● **Exercise goal**
A word-for-word copy of the listing is required, and it must contain no pictures.

□ □ □ □

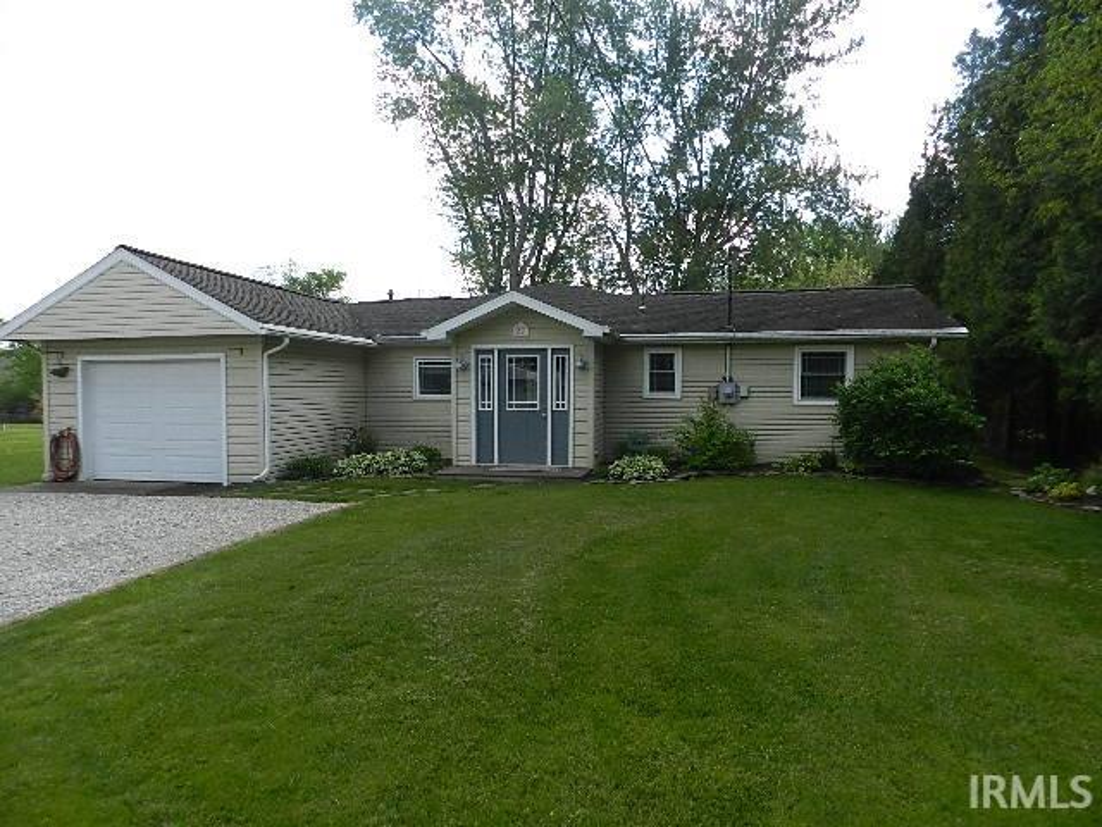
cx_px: 551
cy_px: 414
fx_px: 732
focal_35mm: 23
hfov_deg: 73.9
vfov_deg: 58.9
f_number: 3.4
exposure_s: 1/800
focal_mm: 4
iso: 160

□ □ □ □

● **Answer space**
cx_px: 551
cy_px: 414
fx_px: 732
focal_35mm: 23
hfov_deg: 73.9
vfov_deg: 58.9
f_number: 3.4
exposure_s: 1/800
focal_mm: 4
iso: 160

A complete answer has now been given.